MincePieDiet · 22/01/2015 09:28

I would say sorry can't do this weekend but invite her to come for a night when you are free. Say you'll enjoy a day doing xyz with her. Bet she won't come!

Hedgehogparty · 22/01/2015 09:32

Sounds like a user rather than a friend by her behaviour.
Basically you are saving her hotel bills.
I'd be angry at someone inviting other people to my house for food, and excluding me! What a cheek, so rude.

Tell her you're busy or have other people staying.

dirtybadger · 22/01/2015 09:37

Well say no. Maybe arrange a different convenient date (for you)- just one night. Or say you're free X day for however many hours, you could meet up in town for a bit.
If you think she's just using you (is she interested at all when she visits?) then just a flat no and don't bother! You don't have to stay friends just because you've known her a long time.

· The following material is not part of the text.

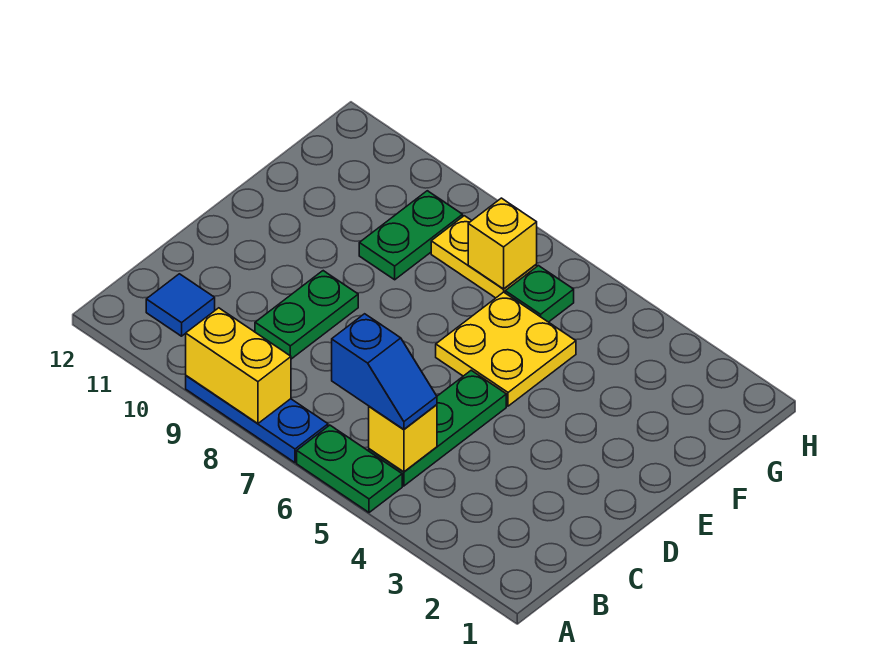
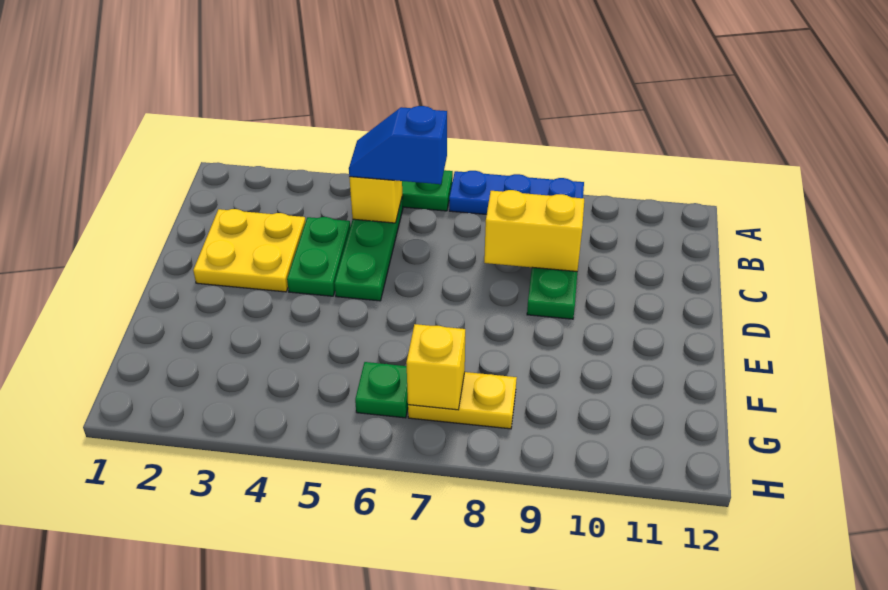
yellow 1x2 brick [186,308,291,423] -> yellow 1x2 brick moved to [484,190,584,271]
blue 1x1 tile [146,274,215,336] -> none
yellow 2x2 plate [436,292,576,406] -> yellow 2x2 plate moved to [193,209,306,292]
green 1x2 plate [359,191,463,280] -> green 1x2 plate moved to [287,217,350,296]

MildDrPepperAddiction · 22/01/2015 09:48

She's using you as a hotel. I'd say no.

OvertiredandConfused · 22/01/2015 10:02

If it's a two way friendship that you enjoy and get pleasure from in other ways then it MIGHT be worth sucking up this bad behaviour. But it sounds like she's just using you and that there isn't an actual friendship anymore.

brassbrass · 22/01/2015 13:54

I don't blame you for feeling like a hotel! And agree she was very rude to invite other people over for food without checking with you first and then not offering you any!

She is a user just say it's not convenient and leave it at that.

How does she thank you when she comes? Does she ever bring anything or take you out for a meal?

bettyboop1970 · 22/01/2015 14:10

Freeloader and bloody rude!
Say no!

pilates · 22/01/2015 15:09

Sounds a bit of a one sided friendship.

Say no it isn't convenient for you this weekend.

She is using you big time!

Lottapianos · 22/01/2015 15:13

Inviting people into your home and not including you is one of the rudest things I've ever heard! Trust your gut - she is using you. Just tell her it isnt' convenient, no need to give her any reasons or excuses. You're not mean at all, just not being a doormat any longer.

Quitelikely · 22/01/2015 15:15

Apologise and explain that they can't stay over this weekend but you are happy to meet up for an hour or two.........

Come back and tell us what she says. I bet she doesn't even respond!

gamerchick · 22/01/2015 15:15

Tell her that's fine and invoice her a couple of hundred quid to be paid in advance.

Izzy24 · 22/01/2015 15:19

Unbelievable that she excluded you from the meal she cooked in your home so say no to this weekend.

Invite her to visit you at a time to suit you and see what happens.....

Sister77 · 22/01/2015 16:29

Op didn't you say anything to her when she abused your hospitality?

Jan45 · 22/01/2015 16:35

She has already used you before, learn from it and tell her you are busy, she is using your home as a hotel.

DesperatelySeekingSanity · 22/01/2015 16:43

This reply has been deleted

Message withdrawn at poster's request.

duckwalk · 22/01/2015 16:53

I have to agree with the general consensus that it sounds as though she's using you, I'm sorry Sad I would just reply by saying that this weekend doesn't suit, especially at such short notice. You don't have to elaborate, sometimes the more fibs we tell the more likely it is we're caught out. Although I do think this is maybe something that needs addressed at some point. People like this users may change their ways once they know someone is onto them. Sorry you're in an awkward situation, good luck.